Unfortunately, the Privileges or Immunities Clause was strangled in its crib by a recalcitrant Reconstruction-era Supreme Court that refused to acknowledge the sea change in federal-state relations after the Civil War. In a set of 1873 cases on the regulation of Louisiana abattoirs — appropriately known as the Slaughterhouse Cases — the Court virtually erased the Privileges or Immunities Clause, reducing its contents to a risible set of federal rights.

While the majority of the Supreme Court chose to use the Due Process Clause, in a groundbreaking concurring opinion, Justice Clarence Thomas found that the right to keep and bear arms is protected by the Privileges or Immunities Clause. This stunning opinion corrects 140 years of flawed jurisprudence.

Of the Due Process Clause itself, Thomas wrote: “I cannot accept a theory of constitutional interpretation that rests on such tenuous footing” — robust criticism from a sitting justice of such a longstanding precedent.

Instead, Thomas wrote, “I believe this case presents an opportunity to reexamine, and begin the process of restoring, the meaning of the Fourteenth Amendment agreed upon by those who ratified it.” Justice Thomas thus found the right to keep and bear arms to be protected by the Privileges or Immunities Clause.

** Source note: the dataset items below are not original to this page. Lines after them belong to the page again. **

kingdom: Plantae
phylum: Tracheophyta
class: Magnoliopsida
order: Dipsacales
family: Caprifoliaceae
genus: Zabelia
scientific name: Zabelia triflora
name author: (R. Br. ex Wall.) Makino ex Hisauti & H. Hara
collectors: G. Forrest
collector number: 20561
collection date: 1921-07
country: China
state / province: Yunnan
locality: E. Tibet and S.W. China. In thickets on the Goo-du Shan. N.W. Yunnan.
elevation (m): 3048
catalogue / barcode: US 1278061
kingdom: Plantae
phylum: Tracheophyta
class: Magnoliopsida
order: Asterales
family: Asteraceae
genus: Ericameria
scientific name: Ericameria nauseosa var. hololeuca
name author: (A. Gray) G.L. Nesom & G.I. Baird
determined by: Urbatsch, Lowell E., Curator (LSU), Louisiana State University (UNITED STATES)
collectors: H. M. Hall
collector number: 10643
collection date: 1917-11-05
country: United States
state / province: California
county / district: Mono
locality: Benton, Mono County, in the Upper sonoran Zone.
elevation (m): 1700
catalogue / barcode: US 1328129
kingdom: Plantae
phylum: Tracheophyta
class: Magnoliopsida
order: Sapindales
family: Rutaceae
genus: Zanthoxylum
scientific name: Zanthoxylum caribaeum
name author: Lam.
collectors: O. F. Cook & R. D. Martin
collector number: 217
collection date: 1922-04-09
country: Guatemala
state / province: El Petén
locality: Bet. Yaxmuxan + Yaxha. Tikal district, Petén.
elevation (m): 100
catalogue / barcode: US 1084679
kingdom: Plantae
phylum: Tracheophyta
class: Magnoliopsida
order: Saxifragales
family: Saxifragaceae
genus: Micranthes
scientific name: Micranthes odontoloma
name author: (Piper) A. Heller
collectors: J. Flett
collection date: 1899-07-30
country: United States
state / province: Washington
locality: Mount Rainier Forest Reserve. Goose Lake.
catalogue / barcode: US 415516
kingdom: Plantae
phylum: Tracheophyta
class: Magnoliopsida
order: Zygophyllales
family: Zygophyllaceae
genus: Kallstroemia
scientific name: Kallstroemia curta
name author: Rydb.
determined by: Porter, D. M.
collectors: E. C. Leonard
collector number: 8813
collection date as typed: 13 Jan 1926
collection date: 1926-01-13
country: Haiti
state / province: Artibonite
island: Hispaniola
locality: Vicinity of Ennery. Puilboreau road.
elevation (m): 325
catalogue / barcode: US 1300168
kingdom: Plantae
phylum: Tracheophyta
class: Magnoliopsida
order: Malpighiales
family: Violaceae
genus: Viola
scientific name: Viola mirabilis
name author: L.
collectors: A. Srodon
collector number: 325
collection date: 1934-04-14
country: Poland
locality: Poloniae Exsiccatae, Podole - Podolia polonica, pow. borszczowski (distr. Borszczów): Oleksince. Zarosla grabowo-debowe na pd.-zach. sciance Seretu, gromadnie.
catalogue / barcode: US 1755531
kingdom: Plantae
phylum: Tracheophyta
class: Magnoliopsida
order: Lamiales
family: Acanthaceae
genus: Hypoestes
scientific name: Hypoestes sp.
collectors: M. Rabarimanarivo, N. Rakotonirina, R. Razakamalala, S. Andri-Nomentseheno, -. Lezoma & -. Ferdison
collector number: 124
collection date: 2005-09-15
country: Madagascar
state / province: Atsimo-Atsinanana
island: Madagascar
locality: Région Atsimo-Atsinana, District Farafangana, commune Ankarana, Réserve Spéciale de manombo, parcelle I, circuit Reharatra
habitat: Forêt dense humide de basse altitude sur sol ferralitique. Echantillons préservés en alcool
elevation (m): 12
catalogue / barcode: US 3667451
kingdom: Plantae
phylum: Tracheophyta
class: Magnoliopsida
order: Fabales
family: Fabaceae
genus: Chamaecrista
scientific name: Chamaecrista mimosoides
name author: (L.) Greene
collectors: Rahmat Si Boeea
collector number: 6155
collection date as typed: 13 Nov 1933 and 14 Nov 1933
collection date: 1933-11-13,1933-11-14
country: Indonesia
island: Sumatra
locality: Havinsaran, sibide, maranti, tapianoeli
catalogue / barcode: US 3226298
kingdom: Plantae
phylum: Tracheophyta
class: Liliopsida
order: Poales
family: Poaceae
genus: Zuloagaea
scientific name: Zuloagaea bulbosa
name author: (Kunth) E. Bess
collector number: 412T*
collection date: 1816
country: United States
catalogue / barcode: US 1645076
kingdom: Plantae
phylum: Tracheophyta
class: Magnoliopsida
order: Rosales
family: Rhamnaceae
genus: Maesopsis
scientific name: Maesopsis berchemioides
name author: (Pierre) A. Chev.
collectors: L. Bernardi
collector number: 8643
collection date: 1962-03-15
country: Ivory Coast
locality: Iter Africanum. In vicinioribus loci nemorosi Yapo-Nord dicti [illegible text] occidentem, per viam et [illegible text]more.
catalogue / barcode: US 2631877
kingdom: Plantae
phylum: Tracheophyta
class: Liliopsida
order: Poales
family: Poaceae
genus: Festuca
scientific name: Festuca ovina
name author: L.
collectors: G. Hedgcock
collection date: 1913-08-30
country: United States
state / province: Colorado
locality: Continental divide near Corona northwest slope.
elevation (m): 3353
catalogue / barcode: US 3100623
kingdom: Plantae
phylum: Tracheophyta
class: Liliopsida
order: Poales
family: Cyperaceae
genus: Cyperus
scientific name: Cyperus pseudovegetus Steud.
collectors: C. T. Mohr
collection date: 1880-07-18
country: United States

Although Justice Alito did not adopt Justice Thomas’s approach, his opinion took great pains not to reject or criticize it. The plurality simply did not feel the time was right to bring the Privileges or Immunities Clause back into the forefront of constitutional jurisprudence. Due to prudential concerns for precedent, the Court took what it saw was a simpler route instead of revisiting an older debate.

McDonald thus paints a bright picture for the future of constitutional liberty, and opens the door to reviving a long-ignored but powerful provision of our Constitution. Thomas’ clarion call for a liberty-focused originalism provides a step on which to build in future.

In the annals of Supreme Court history, solo opinions that introduce novel ideas often start a trickle of discussions. These arguments swirl and strengthen, and over time flow into a paradigm shift in constitutional law. Look no further than the monumental significance of Justice John Marshall Harlan’s dissent in Plessy v. Fergusson, which argued that separate is not equal. Harlan’s lone voice was crucial in starting the Court on a jurisprudential crescendo culminating in Brown v. Board of Education.

Thomas’s opinion in McDonald v. Chicago — even more noteworthy, because he was the decisive fifth vote for the majority opinion rather than a dissenter — has planted a similar seed, paving the way for the Privileges or Immunities Clause to protect our most basic freedoms.